Windeyer K.C. (with him Worthington), for the appellant.
Canaway K.C. and Hanbury Davies, for the respondent,
The following judgments were delivered:—
Knox C.J.
In this case I think that the decision of the Supreme Court was clearly right, and for the reasons given by Gordon J. The appeal should, therefore, be dismissed.
Isaacs J.
I also am of opinion that the appeal should be dismissed. The way in which the matter presents itself to me is this:—The Legislature made provision, in sec. 82 for instance, for improvement leases, and a lease when granted binds the lessee in respect of certain land and certain obligations. The Crown also is bound by the lease. When we come to sec. 193 it is part of the policy of the Legislature to enable improvement leases to be modified to a certain extent, that is, by enabling the holder to eliminate from that lease at a certain time and under certain conditions land for what is called a homestead selection. When that is done, the section, by sub-sec. 1, par (e), which I agree with Mr. Windeyer is the central provision for this case, says: "Upon confirmation the land" (that is, the land of the homestead selection) "shall be withdrawn from the lease"—to that extent the lease is altered—"but the lease shall otherwise continue in full force and effect." To the extent of withdrawing the homestead selection the lease is altered, but it is not to be altered otherwise. That is what I consider to be the meaning of sub-sec. 1 (e) of sec. 193. The operation of sec. 193 as to eliminating land from the lease has then been exhausted, and the section itself, by saying that the lease is to be otherwise unaltered, in effect declares that the lease is henceforth to be as it would be under sec. 82. The argument for the appellant would entirely alter that. It would not allow the lease to continue otherwise in full force and effect, but would enable it to be altered repeatedly by allowing other land to be eliminated. In my opinion the sub-section has not that effect, but the very opposite, and therefore the decision of the Supreme Court should be affirmed.
Gavan Duffy J.
I agree that the appeal should be dismissed.
Rich J.
I agree.
Starke J.
I agree.
Appeal dismissed with costs.
Solicitors for the appellant, Biddulph & Salenger.
Solicitor for the respondent, J. V. Tillett, Crown Solicitor for New South Wales.

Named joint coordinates
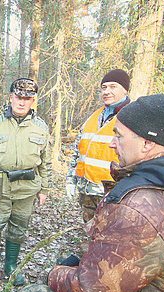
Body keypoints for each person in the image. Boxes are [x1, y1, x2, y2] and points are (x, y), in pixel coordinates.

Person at [9, 94, 164, 292]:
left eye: (120, 136)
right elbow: (118, 242)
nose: (113, 144)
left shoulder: (139, 207)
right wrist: (79, 256)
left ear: (147, 142)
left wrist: (54, 275)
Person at [0, 78, 51, 286]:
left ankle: (10, 267)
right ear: (11, 97)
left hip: (27, 188)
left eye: (27, 98)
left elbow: (46, 161)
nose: (22, 102)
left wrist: (44, 188)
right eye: (18, 97)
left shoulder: (40, 127)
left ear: (33, 101)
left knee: (18, 229)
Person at [66, 69, 131, 222]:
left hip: (115, 193)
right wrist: (71, 180)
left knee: (112, 239)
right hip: (87, 191)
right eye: (104, 87)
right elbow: (78, 152)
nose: (107, 91)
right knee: (90, 234)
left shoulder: (133, 118)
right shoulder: (93, 118)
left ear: (125, 89)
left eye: (113, 86)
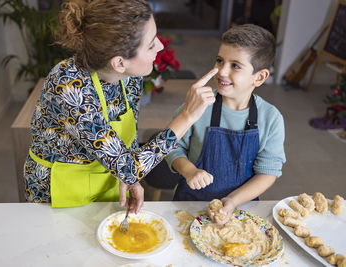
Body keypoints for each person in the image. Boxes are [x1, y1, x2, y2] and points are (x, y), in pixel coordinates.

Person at [23, 0, 218, 213]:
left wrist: (131, 177)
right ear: (119, 62)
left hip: (108, 175)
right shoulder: (70, 88)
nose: (161, 47)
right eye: (151, 44)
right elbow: (128, 168)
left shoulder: (129, 76)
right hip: (60, 186)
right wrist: (187, 117)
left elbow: (127, 134)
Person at [165, 24, 286, 224]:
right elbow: (170, 146)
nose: (222, 71)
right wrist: (189, 170)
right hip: (189, 206)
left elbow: (268, 173)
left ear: (260, 77)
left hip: (241, 209)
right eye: (220, 61)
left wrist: (232, 201)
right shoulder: (197, 106)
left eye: (235, 65)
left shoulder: (271, 118)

• **Check your understanding**:
**A)** Summarize the court judgments in two sentences.
**B)** In the court judgments, which provision did Isaacs J. agree with Mr. Windeyer was the central provision for the case?
**C)** Reproduce the court judgments from "Gavan Duffy J." to "Biddulph & Salenger.".

• **Answer list**:
**A)** All five judges held that the appeal should be dismissed, and it was dismissed with costs, with Knox C.J. adopting the reasons given by Gordon J. in the Supreme Court. Isaacs J. reasoned that sec. 193, sub-sec. 1 (e) allows land for a homestead selection to be withdrawn from an improvement lease but otherwise keeps the lease in full force and effect, so it does not allow other land to be eliminated repeatedly as the appellant argued.

**B)** Section 193, sub-section 1, paragraph (e).

**C)**
Gavan Duffy J.
I agree that the appeal should be dismissed.
Rich J.
I agree.
Starke J.
I agree.
Appeal dismissed with costs.
Solicitors for the appellant, Biddulph & Salenger.